The latest guidelines for treating painful neuropathy take many recent studies and approved treatments into consideration. They include many different recommendations, some of which note that currently available treatments may not be effective at eliminating pain from neuropathy in some people — and that in such cases the goal should be to reduce, not eliminate, pain. And while the guidelines recommend screening for painful neuropathy, they state that “the optimal frequency of such assessment is not clear,” and that most methods for pain assessment don’t take into account how it affects people’s functioning and well-being. This means that a person’s preferences and feedback are key to making sure neuropathy pain is being treated effectively.
When it comes to oral drugs for treating painful neuropathy, the guidelines recommend several options to choose from, including tricyclic antidepressants (TCAs), serotonin-norepinephrine reuptake inhibitors (SNRIs), sodium channel blockers, and gabapentinoids. They do not recommend using opioids to treat painful neuropathy, due to the lack of proven efficacy and the potential for harm. Research has shown that despite the lack of evidence and recommendations to support their use, many doctors still prescribe opioids to treat painful neuropathy.

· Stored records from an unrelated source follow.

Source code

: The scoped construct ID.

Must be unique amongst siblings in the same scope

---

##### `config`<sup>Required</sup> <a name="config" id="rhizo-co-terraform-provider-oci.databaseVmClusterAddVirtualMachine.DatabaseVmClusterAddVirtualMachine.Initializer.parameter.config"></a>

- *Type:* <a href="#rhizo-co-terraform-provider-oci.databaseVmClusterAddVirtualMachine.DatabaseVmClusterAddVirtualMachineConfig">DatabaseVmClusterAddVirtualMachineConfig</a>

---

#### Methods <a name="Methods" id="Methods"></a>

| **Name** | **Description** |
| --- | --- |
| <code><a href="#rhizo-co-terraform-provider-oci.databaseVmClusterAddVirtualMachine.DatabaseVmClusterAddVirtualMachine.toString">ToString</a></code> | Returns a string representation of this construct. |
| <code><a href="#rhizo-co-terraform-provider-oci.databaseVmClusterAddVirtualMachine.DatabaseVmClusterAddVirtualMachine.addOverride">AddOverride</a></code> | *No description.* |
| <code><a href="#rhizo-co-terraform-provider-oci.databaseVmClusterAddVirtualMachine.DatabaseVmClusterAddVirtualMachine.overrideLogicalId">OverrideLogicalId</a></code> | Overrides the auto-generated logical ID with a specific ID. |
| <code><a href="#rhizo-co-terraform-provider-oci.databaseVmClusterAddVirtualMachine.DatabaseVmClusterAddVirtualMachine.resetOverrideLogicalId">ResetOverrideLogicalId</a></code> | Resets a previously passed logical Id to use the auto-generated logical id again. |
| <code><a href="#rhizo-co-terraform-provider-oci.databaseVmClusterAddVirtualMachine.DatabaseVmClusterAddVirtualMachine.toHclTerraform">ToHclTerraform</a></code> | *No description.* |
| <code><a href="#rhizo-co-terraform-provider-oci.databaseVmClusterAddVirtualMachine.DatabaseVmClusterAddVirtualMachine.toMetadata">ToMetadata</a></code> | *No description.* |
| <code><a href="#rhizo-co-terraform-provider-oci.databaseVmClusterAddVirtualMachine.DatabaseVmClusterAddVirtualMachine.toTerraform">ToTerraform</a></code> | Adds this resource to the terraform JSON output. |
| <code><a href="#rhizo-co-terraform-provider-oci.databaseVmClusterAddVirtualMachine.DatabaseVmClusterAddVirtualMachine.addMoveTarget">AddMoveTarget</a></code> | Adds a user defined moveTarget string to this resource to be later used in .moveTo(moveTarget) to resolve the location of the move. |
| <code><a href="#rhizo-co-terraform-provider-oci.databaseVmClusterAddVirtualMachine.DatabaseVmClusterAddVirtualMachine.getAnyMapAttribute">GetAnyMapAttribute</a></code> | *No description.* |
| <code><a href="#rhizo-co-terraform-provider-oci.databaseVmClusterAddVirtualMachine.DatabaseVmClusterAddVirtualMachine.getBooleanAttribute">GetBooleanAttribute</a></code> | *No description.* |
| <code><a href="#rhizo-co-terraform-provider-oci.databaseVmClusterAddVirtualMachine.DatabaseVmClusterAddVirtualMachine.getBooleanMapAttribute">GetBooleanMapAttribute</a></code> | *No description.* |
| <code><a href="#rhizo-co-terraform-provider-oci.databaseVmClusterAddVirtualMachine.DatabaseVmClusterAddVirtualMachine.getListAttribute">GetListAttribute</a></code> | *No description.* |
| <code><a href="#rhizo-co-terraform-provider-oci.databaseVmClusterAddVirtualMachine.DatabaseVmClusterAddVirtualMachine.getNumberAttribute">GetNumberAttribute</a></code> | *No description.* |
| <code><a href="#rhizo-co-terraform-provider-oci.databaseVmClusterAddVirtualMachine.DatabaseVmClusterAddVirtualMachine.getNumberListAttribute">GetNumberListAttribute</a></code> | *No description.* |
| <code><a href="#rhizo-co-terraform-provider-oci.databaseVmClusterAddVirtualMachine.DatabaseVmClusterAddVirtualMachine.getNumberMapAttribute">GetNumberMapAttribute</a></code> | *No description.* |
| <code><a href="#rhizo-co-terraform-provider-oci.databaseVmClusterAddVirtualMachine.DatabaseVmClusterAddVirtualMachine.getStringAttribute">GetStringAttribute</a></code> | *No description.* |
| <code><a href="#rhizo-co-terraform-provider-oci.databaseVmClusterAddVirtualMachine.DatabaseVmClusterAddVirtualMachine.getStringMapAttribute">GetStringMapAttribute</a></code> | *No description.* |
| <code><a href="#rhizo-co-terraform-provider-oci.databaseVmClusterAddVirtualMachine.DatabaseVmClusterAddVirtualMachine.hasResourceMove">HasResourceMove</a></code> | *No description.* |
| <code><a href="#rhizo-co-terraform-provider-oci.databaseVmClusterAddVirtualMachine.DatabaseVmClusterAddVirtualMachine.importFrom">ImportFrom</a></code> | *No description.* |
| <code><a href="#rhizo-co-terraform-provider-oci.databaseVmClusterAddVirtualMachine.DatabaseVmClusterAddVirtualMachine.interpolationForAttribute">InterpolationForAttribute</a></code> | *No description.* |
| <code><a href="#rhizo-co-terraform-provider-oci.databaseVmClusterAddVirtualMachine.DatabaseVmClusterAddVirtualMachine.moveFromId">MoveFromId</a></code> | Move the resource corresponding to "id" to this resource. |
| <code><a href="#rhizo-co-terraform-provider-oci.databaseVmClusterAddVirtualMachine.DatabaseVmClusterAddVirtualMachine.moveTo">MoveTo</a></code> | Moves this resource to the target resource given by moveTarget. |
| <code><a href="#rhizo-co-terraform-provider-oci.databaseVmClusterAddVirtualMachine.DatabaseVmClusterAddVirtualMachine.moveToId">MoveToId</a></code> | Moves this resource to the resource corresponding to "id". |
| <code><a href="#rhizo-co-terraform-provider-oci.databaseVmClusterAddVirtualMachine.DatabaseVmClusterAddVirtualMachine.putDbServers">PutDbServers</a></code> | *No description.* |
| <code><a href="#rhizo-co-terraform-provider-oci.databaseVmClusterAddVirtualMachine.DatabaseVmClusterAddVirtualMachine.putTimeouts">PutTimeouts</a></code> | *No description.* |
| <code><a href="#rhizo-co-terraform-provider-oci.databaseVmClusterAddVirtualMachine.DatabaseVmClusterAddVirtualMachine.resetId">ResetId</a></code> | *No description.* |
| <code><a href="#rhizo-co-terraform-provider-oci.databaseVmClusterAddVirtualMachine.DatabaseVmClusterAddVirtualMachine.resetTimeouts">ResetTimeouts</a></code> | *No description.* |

The recommendations also emphasize that pain perception is subjective, and can depend on many different factors including mood disorders (like major depression) and sleep disorders (like obstructive sleep apnea) — both of which are more common in people with diabetes than in the general population. For this reason, it’s important to screen for and treat any mood or sleep disorders as part of an overall plan to treat painful neuropathy. Above all, the guidelines emphasize flexibility — that when people “do not achieve meaningful improvement or experience significant adverse effects” from one treatment, it’s important to offer a trial of another treatment from a different class or category of drugs.